▸ What you need to do
Could you copy every entry exactly, dropping the pictures?

▸ Data supplied
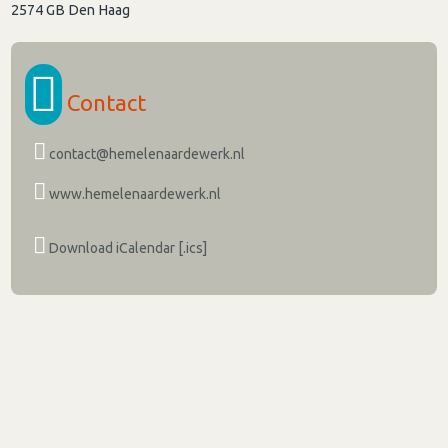
2574 GB
Den Haag
Contact
contact@hemelenaardewerk.nl
www.hemelenaardewerk.nl
Download iCalendar [.ics]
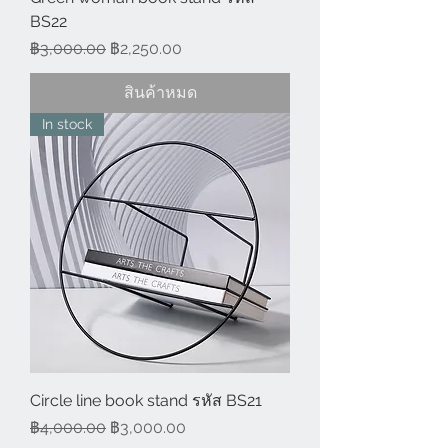
BS22
ราคาปกติ
ราคาขายลด
฿3,000.00
฿2,250.00
สินค้าหมด
In stock
Circle line book stand รหัส BS21
ราคาปกติ
ราคาขายลด
฿4,000.00
฿3,000.00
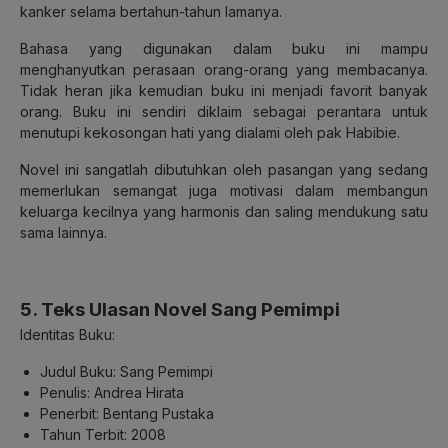
kanker selama bertahun-tahun lamanya.
Bahasa yang digunakan dalam buku ini mampu
menghanyutkan perasaan orang-orang yang membacanya.
Tidak heran jika kemudian buku ini menjadi favorit banyak
orang. Buku ini sendiri diklaim sebagai perantara untuk
menutupi kekosongan hati yang dialami oleh pak Habibie.
Novel ini sangatlah dibutuhkan oleh pasangan yang sedang
memerlukan semangat juga motivasi dalam membangun
keluarga kecilnya yang harmonis dan saling mendukung satu
sama lainnya.
5. Teks Ulasan Novel Sang Pemimpi
Identitas Buku:
Judul Buku: Sang Pemimpi
Penulis: Andrea Hirata
Penerbit: Bentang Pustaka
Tahun Terbit: 2008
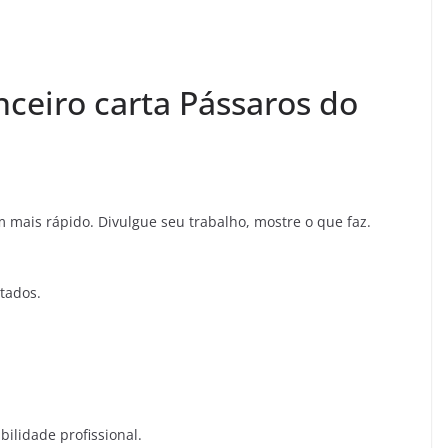
ceiro carta Pássaros do
mais rápido. Divulgue seu trabalho, mostre o que faz.
tados.
ilidade profissional.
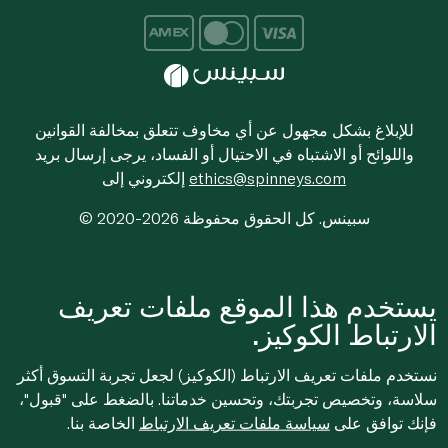
للإبلاغ بشكل مجهول عن أي مخاوف تتعلق بمخالفة القوانين
واللوائح أو الاشتباه في الاحتيال أو الفساد، يرجى إرسال بريد
ethics@spinneys.com
إلكتروني إلى
© 2020-2026 سبينس. كل الحقوق محفوظة
يستخدم هذا الموقع ملفات تعريف
الارتباط الكوكيز.
نستخدم ملفات تعريف الارتباط (الكوكيز) لجعل تجربة التسوق أكثر
سلاسة، وتخصيص تجربتك، وتحسين خدماتنا. بالضغط على "قبول"،
فإنك توافق على
سياسة ملفات تعريف الارتباط
الخاصة بنا.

▸ Answer space
2574 GB
Den Haag
Contact
contact@hemelenaardewerk.nl
www.hemelenaardewerk.nl
Download iCalendar [.ics]
BS22
ราคาปกติ
ราคาขายลด
฿3,000.00
฿2,250.00
สินค้าหมด
In stock
Circle line book stand รหัส BS21
ราคาปกติ
ราคาขายลด
฿4,000.00
฿3,000.00
kanker selama bertahun-tahun lamanya.
Bahasa yang digunakan dalam buku ini mampu
menghanyutkan perasaan orang-orang yang membacanya.
Tidak heran jika kemudian buku ini menjadi favorit banyak
orang. Buku ini sendiri diklaim sebagai perantara untuk
menutupi kekosongan hati yang dialami oleh pak Habibie.
Novel ini sangatlah dibutuhkan oleh pasangan yang sedang
memerlukan semangat juga motivasi dalam membangun
keluarga kecilnya yang harmonis dan saling mendukung satu
sama lainnya.
5. Teks Ulasan Novel Sang Pemimpi
Identitas Buku:
Judul Buku: Sang Pemimpi
Penulis: Andrea Hirata
Penerbit: Bentang Pustaka
Tahun Terbit: 2008
ceiro carta Pássaros do
mais rápido. Divulgue seu trabalho, mostre o que faz.
tados.
ilidade profissional.
للإبلاغ بشكل مجهول عن أي مخاوف تتعلق بمخالفة القوانين
واللوائح أو الاشتباه في الاحتيال أو الفساد، يرجى إرسال بريد
ethics@spinneys.com
إلكتروني إلى
© 2020-2026 سبينس. كل الحقوق محفوظة
يستخدم هذا الموقع ملفات تعريف
الارتباط الكوكيز.
نستخدم ملفات تعريف الارتباط (الكوكيز) لجعل تجربة التسوق أكثر
سلاسة، وتخصيص تجربتك، وتحسين خدماتنا. بالضغط على "قبول"،
فإنك توافق على
سياسة ملفات تعريف الارتباط
الخاصة بنا.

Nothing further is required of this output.